The strut of the present invention having the above-mentioned effect is constructed by arranging thin steel wires at equal intervals and in parallel, forming the whole into a cylindrical shape, and having a plurality of rings movably inserted into the steel wires. Since it has rigidity against the bending moment caused by the load in the axial direction of the prosthetic leg, the foot can always be placed in front of the support at right angles, allowing the user to walk without disrupting their rhythmic gait.

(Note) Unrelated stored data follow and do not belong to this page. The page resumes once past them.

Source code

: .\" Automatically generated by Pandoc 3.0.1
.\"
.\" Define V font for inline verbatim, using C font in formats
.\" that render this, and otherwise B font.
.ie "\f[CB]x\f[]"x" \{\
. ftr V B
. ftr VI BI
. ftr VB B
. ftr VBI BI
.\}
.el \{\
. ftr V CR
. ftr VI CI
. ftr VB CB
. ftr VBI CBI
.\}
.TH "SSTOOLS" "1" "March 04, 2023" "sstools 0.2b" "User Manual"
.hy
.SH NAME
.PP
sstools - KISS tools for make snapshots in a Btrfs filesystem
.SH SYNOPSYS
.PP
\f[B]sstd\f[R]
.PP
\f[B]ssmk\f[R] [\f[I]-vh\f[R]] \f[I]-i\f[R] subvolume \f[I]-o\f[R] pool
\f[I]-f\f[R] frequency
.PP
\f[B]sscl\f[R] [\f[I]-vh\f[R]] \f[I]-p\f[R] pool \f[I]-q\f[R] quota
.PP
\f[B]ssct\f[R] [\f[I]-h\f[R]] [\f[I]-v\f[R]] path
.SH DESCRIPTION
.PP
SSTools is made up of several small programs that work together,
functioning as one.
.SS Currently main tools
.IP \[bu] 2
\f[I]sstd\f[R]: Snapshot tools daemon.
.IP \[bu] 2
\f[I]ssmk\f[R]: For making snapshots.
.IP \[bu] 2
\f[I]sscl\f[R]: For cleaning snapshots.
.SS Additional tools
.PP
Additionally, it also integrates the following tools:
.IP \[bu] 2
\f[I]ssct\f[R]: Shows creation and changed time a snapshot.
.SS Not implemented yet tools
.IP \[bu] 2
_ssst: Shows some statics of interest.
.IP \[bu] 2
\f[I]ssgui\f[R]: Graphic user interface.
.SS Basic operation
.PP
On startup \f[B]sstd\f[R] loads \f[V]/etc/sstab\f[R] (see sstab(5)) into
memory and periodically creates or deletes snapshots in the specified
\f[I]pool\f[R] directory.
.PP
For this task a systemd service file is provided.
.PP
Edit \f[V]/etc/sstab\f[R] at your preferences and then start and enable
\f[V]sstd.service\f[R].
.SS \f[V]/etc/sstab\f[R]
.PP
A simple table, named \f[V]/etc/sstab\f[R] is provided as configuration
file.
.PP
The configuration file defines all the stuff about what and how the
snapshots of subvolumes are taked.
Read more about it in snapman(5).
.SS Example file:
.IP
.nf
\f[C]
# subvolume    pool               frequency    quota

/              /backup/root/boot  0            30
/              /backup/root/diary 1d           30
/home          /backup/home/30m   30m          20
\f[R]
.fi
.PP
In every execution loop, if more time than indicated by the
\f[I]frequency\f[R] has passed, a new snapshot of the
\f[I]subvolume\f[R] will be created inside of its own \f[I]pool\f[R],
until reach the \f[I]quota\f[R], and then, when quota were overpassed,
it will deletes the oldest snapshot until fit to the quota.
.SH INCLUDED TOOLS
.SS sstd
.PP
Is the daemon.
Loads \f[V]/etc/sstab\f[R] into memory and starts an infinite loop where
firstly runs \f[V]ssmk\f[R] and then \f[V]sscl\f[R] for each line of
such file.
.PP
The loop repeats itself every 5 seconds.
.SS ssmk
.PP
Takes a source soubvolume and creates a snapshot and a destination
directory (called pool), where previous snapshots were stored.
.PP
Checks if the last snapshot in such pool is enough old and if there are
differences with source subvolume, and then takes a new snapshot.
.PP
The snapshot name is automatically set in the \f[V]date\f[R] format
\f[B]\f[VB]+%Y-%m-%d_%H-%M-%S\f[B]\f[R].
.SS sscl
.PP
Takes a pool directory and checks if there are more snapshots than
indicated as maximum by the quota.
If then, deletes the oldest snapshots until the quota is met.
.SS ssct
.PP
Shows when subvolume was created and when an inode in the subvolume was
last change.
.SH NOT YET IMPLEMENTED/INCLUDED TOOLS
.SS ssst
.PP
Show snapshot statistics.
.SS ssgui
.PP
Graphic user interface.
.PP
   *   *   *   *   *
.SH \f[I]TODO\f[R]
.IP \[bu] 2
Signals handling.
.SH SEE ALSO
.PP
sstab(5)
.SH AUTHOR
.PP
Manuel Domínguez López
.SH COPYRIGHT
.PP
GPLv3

At the same time, during kick-off walking, the kick-off force is assisted by a slight curved elasticity, and the forward swinging motion of the foot can be made extremely easy.

Furthermore, the torsional moment that occurs during the stance phase (ground contact) of the foot is not applied to the cut end or joint through the socket, and the support can absorb the moment by elastically twisting in the circumferential direction. .

When sitting seiza in a Japanese-style room, by twisting your legs to the side, you can sit in a seiza posture that looks natural.

Furthermore, the strut of the present invention can be manufactured to be lighter in weight than the conventionally used pipe struts, so it feels very comfortable to wear on the prosthetic leg.

[Brief explanation of drawings]

Fig. 1 is a partially cutaway side view of an endoskeletal crural prosthesis using the strut of the present invention, Fig. 2 is a partially cutaway side view of the strut, and Fig. 3a is a plan view of the clasp. Figure 5 is a perspective view of the external ring that makes up the clasp, Figure C is a perspective view of the inner ring, Figure 4 is a perspective view of the ring, and Figure 5 is an enlarged perspective view of the lower end of the strut attached to the foot joint. Fig. 6A is a side view showing the strut in a twisted state, Fig. 6A is a side view showing a state in which a ring with a diameter smaller than the diameter of the strut is inserted, and Fig. 6C is a side view showing the strut with a ring having a diameter smaller than the diameter of the strut. FIG. 3 is a side view showing a state in which a diameter ring is attached. DESCRIPTION OF SYMBOLS 1... Endoskeleton type lower leg prosthesis, 2... Support, 3... Foot, 4.8... Joint, 9... Steel wire, 11... Clasp, 12... Inside Gold, 13... external sound, 20... ring.

Claims (1)

[Claims] 1. A steel wire formed by arranging a plurality of thin elastic steel wires at equal intervals and parallel to each other along a circular line to form a cylindrical overall shape. A prosthetic leg support, characterized in that the upper and lower ends of the prosthesis are fixed with cylindrical members. 2. The prosthetic leg support according to claim 1, wherein a ring having a through hole is movably inserted into the steel wire of the cylindrical support. 3. The cylindrical member that fixes the upper and lower ends of the column has a cylindrical inner metal member with axially longitudinal grooves carved at equal intervals on the outer periphery, and vertical grooves aligned with the longitudinal grooves cut on the inner periphery, and The prosthetic leg support according to claim 1, characterized in that it consists of a single cylindrical outer metal member assembled from two split members.